The end of the OS?
that's a big nope.
In a recent article over at MyBroadband, Alastair Otter says that the end of the OS is nigh. I couldn't disagree more. His argument is that cloud applications along with browser innovations will replace our normal applications. He argues that cross platform compatibility of those cloud applications will be the push (not eliminating OSs but making the choice of one over another inconsequential). I see a few problems.
There is a large segment of computer users who, much like myself, will never want to trust their data to some large company miles away. Such users will typically also crave control of their applications. Cloud "apps" are anything but open source. For one, half of the application isn't even on my computer.
Secondly, the data is either on that same server hoarding half of my app, or it's replicated across all of my devices.
Beyond such issues, we have the telcos to worry about. Data connections are getting more expensive at our mobile carriers, and the threat of the telco industry making access metered is even more frightening. Until telcos become honest companies, and until our municipalities quit handing telcos local monopolies/oligopolies, I fear the cloud idea may be more threatened than the traditional OS. As it stands, I can use very little bandwidth if needs be.
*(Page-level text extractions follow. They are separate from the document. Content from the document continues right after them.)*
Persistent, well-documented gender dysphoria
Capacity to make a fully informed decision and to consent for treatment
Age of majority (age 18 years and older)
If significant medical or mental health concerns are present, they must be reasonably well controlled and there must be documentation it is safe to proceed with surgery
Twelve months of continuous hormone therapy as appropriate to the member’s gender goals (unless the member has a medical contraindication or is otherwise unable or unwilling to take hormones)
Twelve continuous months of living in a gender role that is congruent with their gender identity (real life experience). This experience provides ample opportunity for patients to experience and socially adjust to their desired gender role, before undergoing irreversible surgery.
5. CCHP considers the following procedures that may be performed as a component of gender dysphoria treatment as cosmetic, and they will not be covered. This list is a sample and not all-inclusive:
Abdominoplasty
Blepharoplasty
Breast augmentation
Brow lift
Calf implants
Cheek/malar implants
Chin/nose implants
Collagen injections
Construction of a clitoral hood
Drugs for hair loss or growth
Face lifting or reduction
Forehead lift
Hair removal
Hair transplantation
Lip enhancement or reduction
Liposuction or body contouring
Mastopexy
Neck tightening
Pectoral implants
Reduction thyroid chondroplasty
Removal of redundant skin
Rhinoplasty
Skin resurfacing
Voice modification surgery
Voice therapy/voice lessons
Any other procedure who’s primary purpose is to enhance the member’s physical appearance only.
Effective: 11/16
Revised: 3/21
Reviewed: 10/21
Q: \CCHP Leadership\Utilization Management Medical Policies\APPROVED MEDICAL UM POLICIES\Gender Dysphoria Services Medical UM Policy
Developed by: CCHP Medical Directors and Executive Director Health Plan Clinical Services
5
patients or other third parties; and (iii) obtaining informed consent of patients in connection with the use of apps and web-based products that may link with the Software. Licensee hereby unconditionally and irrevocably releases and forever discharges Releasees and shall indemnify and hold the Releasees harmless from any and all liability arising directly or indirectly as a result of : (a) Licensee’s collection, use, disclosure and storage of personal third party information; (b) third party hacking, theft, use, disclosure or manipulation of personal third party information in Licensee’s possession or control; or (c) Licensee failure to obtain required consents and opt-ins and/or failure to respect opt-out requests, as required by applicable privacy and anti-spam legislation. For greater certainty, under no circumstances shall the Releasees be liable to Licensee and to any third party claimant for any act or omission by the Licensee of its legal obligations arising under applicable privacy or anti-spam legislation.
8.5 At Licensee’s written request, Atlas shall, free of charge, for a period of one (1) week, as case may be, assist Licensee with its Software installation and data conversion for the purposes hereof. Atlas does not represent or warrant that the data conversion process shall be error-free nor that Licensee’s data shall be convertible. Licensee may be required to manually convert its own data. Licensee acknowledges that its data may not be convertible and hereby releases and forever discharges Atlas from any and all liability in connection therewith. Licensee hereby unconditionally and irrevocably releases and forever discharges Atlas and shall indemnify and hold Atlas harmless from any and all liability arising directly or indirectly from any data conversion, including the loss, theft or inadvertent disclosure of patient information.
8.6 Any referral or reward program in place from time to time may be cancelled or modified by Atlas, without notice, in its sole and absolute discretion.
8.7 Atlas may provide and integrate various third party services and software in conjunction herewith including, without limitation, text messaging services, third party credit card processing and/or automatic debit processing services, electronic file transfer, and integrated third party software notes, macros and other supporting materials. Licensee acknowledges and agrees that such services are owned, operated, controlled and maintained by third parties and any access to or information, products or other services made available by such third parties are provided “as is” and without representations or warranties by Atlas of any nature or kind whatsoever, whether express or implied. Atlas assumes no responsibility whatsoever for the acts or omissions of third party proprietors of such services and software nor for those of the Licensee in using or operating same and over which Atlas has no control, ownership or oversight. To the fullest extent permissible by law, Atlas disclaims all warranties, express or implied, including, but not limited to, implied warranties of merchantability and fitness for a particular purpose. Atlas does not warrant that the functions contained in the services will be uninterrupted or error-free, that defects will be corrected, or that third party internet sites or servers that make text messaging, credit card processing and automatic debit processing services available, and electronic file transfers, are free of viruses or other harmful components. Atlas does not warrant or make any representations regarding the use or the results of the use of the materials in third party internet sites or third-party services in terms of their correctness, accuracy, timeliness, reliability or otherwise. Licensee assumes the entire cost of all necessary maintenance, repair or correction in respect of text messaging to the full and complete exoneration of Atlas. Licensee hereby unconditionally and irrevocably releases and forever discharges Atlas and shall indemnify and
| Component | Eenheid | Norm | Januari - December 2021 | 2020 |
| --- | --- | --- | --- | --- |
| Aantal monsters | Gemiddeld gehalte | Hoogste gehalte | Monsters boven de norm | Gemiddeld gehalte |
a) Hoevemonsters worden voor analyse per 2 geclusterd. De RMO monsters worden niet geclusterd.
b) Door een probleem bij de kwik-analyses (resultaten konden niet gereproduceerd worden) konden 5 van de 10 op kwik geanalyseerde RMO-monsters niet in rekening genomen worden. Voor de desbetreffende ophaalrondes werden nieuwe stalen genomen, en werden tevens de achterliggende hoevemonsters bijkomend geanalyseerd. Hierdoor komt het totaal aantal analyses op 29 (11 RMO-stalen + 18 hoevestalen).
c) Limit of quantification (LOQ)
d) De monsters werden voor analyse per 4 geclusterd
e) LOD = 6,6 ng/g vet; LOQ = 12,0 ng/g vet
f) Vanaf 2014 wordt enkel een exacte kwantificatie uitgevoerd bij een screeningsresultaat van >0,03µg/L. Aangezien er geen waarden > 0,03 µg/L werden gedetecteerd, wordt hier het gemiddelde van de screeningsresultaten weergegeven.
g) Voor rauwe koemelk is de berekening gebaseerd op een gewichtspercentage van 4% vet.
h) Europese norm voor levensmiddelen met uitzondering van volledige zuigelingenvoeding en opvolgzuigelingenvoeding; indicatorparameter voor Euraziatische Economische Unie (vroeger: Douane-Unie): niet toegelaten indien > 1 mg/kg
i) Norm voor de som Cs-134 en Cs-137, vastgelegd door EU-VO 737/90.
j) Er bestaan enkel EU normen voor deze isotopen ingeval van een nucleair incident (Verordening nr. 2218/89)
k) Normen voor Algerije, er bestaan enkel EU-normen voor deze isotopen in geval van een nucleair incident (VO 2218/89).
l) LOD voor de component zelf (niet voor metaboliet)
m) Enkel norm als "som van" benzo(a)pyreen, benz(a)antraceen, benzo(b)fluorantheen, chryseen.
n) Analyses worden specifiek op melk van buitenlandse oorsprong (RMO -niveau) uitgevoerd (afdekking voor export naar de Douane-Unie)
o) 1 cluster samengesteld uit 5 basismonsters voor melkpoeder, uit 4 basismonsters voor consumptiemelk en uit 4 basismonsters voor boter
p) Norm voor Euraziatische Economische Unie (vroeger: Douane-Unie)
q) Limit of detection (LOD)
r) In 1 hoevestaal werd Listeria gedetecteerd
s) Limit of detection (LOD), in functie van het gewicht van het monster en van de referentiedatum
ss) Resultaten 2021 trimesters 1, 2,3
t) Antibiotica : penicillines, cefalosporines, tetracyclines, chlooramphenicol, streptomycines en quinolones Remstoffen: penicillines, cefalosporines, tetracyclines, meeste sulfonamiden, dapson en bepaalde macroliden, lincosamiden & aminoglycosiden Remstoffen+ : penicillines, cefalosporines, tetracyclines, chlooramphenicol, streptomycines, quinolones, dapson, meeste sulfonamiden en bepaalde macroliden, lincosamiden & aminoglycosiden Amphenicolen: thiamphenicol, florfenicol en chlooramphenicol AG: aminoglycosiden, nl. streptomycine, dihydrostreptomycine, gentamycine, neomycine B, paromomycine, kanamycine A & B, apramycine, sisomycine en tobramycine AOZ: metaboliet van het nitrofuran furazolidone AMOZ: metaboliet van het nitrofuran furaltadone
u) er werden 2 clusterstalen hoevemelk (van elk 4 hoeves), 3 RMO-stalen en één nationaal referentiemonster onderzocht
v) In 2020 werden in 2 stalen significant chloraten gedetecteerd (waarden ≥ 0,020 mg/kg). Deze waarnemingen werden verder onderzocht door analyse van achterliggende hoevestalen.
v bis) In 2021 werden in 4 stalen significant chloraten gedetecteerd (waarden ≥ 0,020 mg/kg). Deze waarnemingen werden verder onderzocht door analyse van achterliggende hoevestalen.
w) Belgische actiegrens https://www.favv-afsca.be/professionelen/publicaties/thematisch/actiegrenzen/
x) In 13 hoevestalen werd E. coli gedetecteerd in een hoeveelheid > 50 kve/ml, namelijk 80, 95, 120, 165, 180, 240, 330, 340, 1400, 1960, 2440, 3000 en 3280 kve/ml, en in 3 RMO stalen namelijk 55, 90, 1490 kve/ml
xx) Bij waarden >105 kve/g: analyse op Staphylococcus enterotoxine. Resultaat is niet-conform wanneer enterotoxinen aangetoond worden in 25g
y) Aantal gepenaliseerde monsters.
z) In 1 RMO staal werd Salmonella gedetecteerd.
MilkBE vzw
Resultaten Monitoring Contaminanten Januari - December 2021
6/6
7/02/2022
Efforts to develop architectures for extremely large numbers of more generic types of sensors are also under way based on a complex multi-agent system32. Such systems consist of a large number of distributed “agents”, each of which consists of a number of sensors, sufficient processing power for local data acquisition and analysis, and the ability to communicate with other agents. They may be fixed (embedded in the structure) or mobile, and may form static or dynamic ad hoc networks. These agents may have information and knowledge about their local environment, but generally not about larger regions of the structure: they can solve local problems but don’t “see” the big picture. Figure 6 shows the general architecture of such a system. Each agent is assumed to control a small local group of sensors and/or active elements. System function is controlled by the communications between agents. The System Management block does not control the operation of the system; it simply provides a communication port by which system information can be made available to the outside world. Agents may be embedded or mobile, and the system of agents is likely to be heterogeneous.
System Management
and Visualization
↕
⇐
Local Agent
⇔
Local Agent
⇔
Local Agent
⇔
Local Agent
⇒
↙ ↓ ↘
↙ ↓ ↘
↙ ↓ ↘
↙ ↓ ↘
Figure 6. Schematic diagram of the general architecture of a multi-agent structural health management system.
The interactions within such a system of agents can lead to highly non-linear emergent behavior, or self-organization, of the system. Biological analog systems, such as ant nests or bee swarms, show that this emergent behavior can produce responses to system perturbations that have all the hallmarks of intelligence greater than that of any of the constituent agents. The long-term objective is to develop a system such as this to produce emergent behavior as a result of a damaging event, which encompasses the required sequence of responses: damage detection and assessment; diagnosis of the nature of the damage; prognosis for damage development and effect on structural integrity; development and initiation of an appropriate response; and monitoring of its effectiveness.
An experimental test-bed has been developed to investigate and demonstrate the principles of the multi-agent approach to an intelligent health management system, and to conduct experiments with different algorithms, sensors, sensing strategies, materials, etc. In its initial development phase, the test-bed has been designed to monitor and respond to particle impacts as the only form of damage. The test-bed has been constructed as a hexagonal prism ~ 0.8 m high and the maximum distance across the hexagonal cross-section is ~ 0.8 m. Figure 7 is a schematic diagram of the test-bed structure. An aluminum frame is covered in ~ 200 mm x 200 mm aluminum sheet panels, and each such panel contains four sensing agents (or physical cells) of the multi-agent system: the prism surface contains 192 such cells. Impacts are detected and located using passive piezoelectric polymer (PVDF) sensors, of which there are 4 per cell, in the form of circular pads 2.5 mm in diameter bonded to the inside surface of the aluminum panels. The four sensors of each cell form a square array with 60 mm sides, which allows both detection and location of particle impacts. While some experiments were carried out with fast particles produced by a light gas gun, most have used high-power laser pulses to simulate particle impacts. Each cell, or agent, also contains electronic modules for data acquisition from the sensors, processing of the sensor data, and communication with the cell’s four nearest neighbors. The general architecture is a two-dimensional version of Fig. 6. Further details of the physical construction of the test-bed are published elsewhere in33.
Should we be forced into a cloud computing model, that is impossible. It is also worth noting that access speeds vary with location, and parts of the planet have very little connection capability at all. In all of our wealthy, industrialized nations of the western world, we feel that the internet is this omnipresent technological marvel. It's almost impossible to go without it... elsewhere in the world the internet is known but not used on a daily basis by a countless number of individuals.
Next, we have a segment of users who would never be able to use cloud computing devices for their work. CAD people, digital artists, music production folks, programmers, DBAs, and anyone who types more than 140 characters. Your first issue is the keyboard. All of the groups listed typically depend upon being able to input data in a more precise manner than what a capacitive touch screen will allow. For them, a mouse/trackball and keyboard are essential.
Next comes graphics power, when using a desktop or laptop it's easy to get your hands on machine with an AMD Radeon HD 69xx or NVIDIA GT-whatever, and this is not so on phones or tablets. Processing power is also lacking on these mobile form factors. There is no ARM processor than can come close to the power of even a Core Duo or Athlon 64. Today we have the Core i3, i5, and i7 from Intel and the Phenom II series from AMD. These processors are advanced to a point that ARM will likely not reach for the next 5 to 10 years, and when ARM does get there will its power requirements still be so low? The kind of power offered on our desktops and laptops cannot be offered by a tablet or phone. Frequencies and core counts are not all that matters in a processor. The Phenom II X6 is a hex core processor that is commonly found at around 3GHZ. While that's awesome... the Core i7 will devour it in benchmarks tests even though the i7 is a quad core. The number of gates, complexity of circuitry, hyper threading of the i7 all give it a clear advantage over the p2x6. This advantage is even more severely noticeable with Intel, AMD, and VIA over ARM.
The kind of performance demanded by many resource intensive applications cannot be offered by cloud "apps". This is a rather simple issue. You have the overhead of your OS, the browser, and the application framework (some interpreter, runtime, or vm for the dev language used) before we even get to the horrible "app" you want to run. At the same time, data has to be ferried over the internet from your device to some server. You really think that this can compete with a traditional application? In order to get decent performance developers have been gutting functionality. Hardly a trade off I am willing to make.
Could we see classes of machines? Classes of users? Sure. We already do. The relatively low quality and low performance machines sold at big box stores service those who use their computers to play games or visit Facebook, and the rest of the computer using world either have machines custom built using premium components, or build their machines themselves. With laptops, serious users have moved to business class machines where while the components are similar the build quality is higher and the warranty is far better. Perhaps, the PC will only see a rise in quality as people jump ship to type their 140 characters on their tablets or phones taking away the place for a $250 laptop in the market.
Whatever decision the market comes to, I am sure it will piss me off in some way.
Tablets and phones don't have the kind of hardware required (graphics power, processing power, amounts of RAM, keyboards, accurate pointing devices) to perform the duties of the average laptop or desktop.
The "app" can never match the performance of a traditional application on the same hardware if forced to offer the same level of functionality.
Giving up freedom for convenience is likely a bad idea. You are handing your freedom over to your cloud solutions provider and your telco. Does anyone even like telcos?
Half of the planet doesn't have a good enough connection.
The only argument people can give me in favor of the cloud is the convenience it offers. Is convenience really that important? If you don't buy anything I just said, remember this: people like HP's now dead line of phones and tablets because of webOS (and the cheap price tag), they like Apple's iPhones and iPads due to iOS (and the fact that they don't feel like cheap plastic knockoffs of themselves), and people like Android phones for the Android OS (and lack of Apple). Even on those, the OS is the selling point considering that most "apps" are available on all of the platforms and the OS determines how things are organized and presented.